Dataset items
========================

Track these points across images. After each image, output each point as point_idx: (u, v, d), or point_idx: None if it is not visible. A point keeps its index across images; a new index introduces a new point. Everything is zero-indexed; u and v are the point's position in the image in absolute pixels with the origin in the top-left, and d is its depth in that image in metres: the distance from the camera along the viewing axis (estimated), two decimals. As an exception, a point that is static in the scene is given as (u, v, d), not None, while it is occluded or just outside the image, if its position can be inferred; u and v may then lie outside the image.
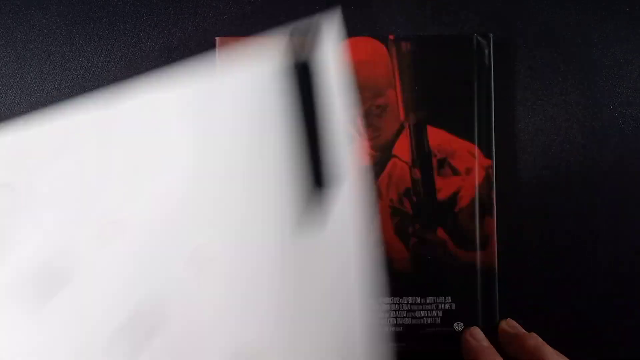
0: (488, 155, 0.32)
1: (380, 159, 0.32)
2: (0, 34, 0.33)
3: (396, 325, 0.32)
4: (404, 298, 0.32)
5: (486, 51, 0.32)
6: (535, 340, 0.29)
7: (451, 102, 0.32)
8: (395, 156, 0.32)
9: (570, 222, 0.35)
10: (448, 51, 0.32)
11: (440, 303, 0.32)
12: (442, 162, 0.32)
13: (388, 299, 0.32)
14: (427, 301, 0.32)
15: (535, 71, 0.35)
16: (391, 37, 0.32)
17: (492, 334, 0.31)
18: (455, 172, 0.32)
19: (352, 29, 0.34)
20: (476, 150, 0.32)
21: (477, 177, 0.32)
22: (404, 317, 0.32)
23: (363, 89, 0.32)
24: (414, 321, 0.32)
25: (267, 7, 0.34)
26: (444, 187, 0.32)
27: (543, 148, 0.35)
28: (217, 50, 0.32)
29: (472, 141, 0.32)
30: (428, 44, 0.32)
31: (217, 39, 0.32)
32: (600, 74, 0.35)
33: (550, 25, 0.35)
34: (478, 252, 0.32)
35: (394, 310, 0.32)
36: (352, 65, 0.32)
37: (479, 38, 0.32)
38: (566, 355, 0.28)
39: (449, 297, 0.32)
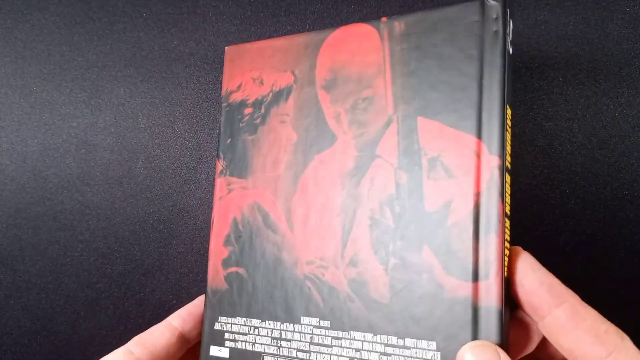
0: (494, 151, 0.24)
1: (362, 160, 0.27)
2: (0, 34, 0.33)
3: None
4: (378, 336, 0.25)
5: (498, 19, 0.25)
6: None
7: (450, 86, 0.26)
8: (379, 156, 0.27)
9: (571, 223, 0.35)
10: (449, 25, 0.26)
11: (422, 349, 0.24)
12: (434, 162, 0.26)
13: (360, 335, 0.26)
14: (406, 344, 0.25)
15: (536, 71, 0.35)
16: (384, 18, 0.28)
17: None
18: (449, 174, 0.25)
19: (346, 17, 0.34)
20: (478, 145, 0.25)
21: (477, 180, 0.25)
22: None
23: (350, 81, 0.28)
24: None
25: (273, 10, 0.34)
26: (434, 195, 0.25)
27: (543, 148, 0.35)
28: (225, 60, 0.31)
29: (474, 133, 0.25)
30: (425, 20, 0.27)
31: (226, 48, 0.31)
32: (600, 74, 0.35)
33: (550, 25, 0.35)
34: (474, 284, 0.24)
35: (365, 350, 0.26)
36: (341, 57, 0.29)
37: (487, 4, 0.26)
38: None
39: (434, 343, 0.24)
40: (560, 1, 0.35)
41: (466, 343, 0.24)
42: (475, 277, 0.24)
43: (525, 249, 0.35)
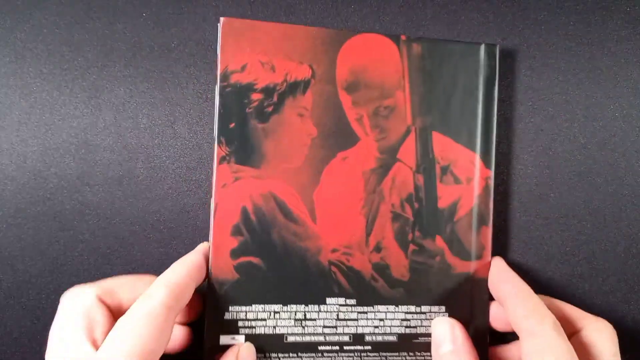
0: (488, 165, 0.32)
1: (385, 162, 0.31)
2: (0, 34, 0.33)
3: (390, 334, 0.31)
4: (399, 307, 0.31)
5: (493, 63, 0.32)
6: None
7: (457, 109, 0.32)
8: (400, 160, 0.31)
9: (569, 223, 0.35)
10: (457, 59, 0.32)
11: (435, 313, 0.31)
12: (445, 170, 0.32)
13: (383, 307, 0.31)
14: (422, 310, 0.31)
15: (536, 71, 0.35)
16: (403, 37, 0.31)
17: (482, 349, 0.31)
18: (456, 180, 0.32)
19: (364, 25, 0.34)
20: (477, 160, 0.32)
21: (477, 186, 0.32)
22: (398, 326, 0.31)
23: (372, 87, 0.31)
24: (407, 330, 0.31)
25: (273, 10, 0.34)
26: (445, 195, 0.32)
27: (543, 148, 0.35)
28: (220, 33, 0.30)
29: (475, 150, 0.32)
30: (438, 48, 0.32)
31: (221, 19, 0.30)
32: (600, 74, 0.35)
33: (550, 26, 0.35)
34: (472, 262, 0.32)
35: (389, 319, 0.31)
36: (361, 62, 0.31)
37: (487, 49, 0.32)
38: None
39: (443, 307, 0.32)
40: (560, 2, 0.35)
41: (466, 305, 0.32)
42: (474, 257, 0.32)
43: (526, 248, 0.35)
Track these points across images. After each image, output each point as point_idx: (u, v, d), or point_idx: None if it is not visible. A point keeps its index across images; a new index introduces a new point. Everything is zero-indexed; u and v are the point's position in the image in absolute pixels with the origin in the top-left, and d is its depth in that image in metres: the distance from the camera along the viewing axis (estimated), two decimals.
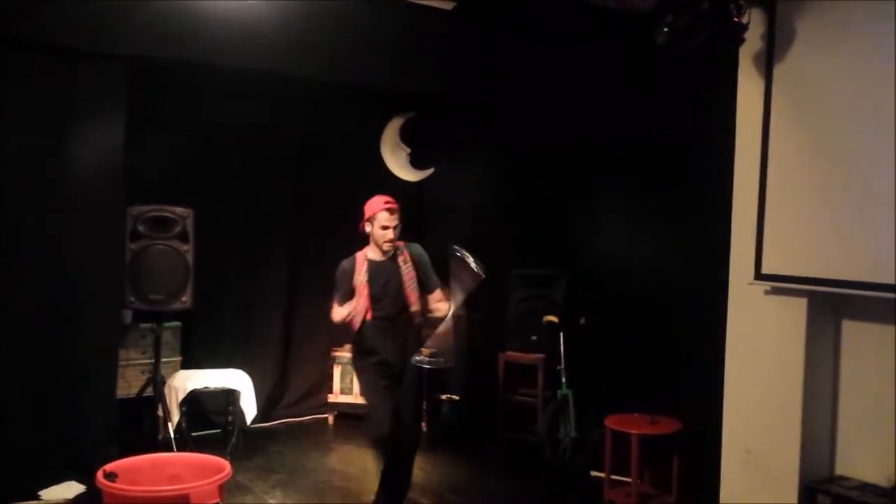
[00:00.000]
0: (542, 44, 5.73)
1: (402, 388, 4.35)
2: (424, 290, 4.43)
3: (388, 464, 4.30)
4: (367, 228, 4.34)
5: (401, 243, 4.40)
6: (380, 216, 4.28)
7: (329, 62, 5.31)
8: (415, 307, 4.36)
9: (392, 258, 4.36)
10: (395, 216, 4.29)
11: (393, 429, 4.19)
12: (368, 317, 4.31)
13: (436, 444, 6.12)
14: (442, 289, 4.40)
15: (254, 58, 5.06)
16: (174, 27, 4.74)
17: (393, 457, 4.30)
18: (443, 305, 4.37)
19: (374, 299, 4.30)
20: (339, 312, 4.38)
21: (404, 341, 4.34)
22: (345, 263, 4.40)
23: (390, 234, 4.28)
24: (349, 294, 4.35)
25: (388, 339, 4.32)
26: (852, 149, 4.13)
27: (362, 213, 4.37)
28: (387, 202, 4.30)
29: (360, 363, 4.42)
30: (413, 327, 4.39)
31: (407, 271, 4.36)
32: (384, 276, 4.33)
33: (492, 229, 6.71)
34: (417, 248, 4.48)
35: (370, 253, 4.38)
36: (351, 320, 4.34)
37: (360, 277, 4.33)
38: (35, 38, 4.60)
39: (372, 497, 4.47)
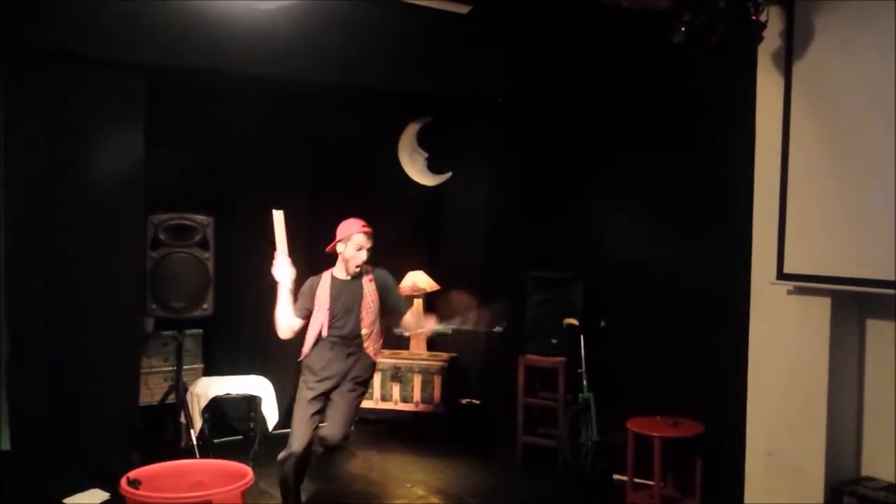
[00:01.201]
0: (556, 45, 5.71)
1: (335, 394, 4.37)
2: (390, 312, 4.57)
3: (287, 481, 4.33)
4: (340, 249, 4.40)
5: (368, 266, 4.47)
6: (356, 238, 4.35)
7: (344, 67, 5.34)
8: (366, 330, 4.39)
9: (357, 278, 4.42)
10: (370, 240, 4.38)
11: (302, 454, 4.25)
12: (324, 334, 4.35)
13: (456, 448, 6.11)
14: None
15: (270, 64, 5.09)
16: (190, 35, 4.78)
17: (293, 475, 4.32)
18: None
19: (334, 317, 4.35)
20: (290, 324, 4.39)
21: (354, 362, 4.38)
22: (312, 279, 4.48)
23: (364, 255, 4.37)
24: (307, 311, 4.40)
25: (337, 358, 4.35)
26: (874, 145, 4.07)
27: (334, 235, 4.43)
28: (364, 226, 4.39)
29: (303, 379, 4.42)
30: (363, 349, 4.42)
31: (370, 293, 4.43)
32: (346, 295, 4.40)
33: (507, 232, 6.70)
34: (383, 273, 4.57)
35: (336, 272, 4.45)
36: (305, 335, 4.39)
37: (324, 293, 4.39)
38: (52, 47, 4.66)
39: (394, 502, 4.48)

========================

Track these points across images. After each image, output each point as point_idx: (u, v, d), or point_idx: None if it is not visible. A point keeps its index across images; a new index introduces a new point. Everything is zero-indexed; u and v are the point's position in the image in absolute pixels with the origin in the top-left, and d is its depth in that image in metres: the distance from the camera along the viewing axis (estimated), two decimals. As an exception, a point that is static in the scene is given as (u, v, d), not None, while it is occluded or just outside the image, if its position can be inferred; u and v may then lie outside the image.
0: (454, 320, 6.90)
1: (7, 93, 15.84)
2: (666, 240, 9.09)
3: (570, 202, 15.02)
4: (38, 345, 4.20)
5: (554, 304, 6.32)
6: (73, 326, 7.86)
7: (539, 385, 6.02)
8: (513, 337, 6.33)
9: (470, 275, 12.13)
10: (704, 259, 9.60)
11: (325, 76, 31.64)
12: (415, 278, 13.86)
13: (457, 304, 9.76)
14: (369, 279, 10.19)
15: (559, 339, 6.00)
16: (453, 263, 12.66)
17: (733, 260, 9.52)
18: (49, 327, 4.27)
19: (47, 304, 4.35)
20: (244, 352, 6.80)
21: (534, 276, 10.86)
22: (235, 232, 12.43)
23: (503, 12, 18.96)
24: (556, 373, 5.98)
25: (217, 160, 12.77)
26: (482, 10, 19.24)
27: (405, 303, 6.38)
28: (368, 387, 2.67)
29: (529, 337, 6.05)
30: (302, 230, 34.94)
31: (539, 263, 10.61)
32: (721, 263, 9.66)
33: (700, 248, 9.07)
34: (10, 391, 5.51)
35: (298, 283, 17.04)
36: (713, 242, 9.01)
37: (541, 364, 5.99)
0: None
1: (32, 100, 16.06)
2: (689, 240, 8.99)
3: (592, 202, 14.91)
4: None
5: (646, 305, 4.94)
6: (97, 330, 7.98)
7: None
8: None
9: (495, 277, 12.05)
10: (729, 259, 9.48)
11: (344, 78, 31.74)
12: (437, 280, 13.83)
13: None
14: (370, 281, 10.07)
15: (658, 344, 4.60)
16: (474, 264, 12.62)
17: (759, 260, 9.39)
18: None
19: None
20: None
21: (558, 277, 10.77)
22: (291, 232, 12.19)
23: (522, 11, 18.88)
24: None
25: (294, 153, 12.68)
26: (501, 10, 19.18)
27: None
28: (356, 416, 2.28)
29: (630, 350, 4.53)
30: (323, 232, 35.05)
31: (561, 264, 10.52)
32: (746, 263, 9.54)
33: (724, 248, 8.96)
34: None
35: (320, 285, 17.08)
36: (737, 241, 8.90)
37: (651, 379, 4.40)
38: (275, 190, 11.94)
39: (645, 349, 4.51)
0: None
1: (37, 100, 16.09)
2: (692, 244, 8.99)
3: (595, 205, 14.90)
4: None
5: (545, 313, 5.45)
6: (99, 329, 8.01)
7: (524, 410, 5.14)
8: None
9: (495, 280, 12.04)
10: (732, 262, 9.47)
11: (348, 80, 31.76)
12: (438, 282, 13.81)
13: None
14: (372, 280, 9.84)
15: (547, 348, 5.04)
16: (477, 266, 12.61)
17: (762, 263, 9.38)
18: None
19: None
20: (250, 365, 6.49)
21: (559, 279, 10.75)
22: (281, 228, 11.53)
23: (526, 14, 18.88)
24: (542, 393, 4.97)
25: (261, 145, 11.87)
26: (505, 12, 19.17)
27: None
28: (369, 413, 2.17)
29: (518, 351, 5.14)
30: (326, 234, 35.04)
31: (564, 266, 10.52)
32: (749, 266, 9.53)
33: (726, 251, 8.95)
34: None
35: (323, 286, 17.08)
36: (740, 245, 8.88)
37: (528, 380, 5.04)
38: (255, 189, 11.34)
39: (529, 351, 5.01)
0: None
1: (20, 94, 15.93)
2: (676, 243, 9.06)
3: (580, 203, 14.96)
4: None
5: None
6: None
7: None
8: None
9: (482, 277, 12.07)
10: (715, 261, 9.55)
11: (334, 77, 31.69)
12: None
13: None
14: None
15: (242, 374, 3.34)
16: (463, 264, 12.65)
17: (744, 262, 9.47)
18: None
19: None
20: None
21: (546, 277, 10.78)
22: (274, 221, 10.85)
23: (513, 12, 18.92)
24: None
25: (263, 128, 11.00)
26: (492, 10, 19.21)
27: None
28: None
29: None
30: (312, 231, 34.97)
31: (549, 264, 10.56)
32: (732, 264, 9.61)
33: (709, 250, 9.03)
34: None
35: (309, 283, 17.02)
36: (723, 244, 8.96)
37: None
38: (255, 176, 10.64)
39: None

========================

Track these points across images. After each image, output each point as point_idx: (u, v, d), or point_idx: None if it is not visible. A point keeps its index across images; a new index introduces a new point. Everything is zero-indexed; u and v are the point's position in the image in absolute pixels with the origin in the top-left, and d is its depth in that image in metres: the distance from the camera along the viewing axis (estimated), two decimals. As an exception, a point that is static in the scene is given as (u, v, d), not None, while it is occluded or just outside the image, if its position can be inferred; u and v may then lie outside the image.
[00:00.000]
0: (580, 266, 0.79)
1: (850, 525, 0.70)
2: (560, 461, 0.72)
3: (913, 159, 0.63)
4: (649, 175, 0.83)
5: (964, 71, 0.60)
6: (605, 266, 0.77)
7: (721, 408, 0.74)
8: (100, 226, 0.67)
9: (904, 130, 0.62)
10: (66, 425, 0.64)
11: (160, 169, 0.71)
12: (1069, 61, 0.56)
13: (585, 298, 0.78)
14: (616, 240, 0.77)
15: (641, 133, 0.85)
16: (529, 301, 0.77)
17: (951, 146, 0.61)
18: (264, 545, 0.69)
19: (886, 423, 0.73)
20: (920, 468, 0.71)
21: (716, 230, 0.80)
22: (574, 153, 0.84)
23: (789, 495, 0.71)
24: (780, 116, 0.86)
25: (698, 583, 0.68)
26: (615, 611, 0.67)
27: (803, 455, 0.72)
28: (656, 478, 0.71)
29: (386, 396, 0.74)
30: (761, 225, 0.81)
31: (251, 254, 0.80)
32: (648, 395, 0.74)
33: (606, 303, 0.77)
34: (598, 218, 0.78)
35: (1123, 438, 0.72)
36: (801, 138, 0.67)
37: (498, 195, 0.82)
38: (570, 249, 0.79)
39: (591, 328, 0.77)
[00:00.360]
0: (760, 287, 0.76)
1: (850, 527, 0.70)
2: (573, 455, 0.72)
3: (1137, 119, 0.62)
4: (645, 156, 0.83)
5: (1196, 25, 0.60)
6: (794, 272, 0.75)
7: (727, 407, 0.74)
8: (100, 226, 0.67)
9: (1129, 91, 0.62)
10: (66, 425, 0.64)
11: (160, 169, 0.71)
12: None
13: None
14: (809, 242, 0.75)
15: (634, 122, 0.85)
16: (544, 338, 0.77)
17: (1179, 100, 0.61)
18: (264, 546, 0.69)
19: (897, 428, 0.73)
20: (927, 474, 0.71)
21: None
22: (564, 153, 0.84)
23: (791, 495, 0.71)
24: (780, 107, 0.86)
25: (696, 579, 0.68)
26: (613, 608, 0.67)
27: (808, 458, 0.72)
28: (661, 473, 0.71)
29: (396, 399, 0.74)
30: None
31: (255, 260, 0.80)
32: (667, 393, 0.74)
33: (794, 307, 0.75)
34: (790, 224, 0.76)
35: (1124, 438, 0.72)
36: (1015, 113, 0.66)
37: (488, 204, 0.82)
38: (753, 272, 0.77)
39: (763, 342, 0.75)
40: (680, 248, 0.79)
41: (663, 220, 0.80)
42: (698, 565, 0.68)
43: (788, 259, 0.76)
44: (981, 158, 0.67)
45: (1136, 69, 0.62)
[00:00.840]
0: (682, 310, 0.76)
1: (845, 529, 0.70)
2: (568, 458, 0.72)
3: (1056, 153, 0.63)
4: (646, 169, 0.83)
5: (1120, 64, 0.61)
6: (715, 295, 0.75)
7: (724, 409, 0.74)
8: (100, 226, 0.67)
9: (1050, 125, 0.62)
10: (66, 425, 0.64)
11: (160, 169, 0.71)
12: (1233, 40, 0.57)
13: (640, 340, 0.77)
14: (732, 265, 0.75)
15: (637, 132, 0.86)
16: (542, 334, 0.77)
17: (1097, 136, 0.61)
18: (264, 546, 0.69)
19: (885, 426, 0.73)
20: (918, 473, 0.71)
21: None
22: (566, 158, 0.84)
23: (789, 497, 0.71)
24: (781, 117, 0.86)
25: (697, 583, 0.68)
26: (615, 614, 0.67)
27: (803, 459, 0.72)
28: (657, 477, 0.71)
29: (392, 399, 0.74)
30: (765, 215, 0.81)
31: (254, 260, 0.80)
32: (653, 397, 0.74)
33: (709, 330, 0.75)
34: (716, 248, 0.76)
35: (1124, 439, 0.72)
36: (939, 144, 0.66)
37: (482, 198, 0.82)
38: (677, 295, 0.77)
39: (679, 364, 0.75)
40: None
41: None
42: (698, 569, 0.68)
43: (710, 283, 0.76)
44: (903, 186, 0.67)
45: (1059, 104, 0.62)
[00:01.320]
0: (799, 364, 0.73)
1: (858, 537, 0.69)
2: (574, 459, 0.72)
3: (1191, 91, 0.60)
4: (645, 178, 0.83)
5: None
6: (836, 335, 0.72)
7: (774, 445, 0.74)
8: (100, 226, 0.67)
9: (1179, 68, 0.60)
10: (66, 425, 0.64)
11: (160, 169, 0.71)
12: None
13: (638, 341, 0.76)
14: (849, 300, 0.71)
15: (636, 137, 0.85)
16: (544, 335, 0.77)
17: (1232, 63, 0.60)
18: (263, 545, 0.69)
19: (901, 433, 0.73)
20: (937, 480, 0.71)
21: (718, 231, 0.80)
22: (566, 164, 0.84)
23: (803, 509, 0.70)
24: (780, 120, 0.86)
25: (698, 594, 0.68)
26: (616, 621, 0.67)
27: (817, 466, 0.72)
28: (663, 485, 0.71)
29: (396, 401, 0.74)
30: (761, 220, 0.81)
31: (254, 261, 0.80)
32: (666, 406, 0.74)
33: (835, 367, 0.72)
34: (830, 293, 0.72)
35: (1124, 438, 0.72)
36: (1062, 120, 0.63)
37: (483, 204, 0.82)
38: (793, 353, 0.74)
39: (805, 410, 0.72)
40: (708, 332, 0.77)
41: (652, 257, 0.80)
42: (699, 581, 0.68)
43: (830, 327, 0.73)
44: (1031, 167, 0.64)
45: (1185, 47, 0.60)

========================

TASK REQUIREMENTS: When the line with "6: (535, 340, 0.29)" is reached in the data above, start copying there, and copy each line exactly until the line with "31: (217, 39, 0.32)" has been copied; copy nothing else.

RESPONSE TO THE TASK:
6: (535, 340, 0.29)
7: (451, 102, 0.32)
8: (395, 156, 0.32)
9: (570, 222, 0.35)
10: (448, 51, 0.32)
11: (440, 303, 0.32)
12: (442, 162, 0.32)
13: (388, 299, 0.32)
14: (427, 301, 0.32)
15: (535, 71, 0.35)
16: (391, 37, 0.32)
17: (492, 334, 0.31)
18: (455, 172, 0.32)
19: (352, 29, 0.34)
20: (476, 150, 0.32)
21: (477, 177, 0.32)
22: (404, 317, 0.32)
23: (363, 89, 0.32)
24: (414, 321, 0.32)
25: (267, 7, 0.34)
26: (444, 187, 0.32)
27: (543, 148, 0.35)
28: (217, 50, 0.32)
29: (472, 141, 0.32)
30: (428, 44, 0.32)
31: (217, 39, 0.32)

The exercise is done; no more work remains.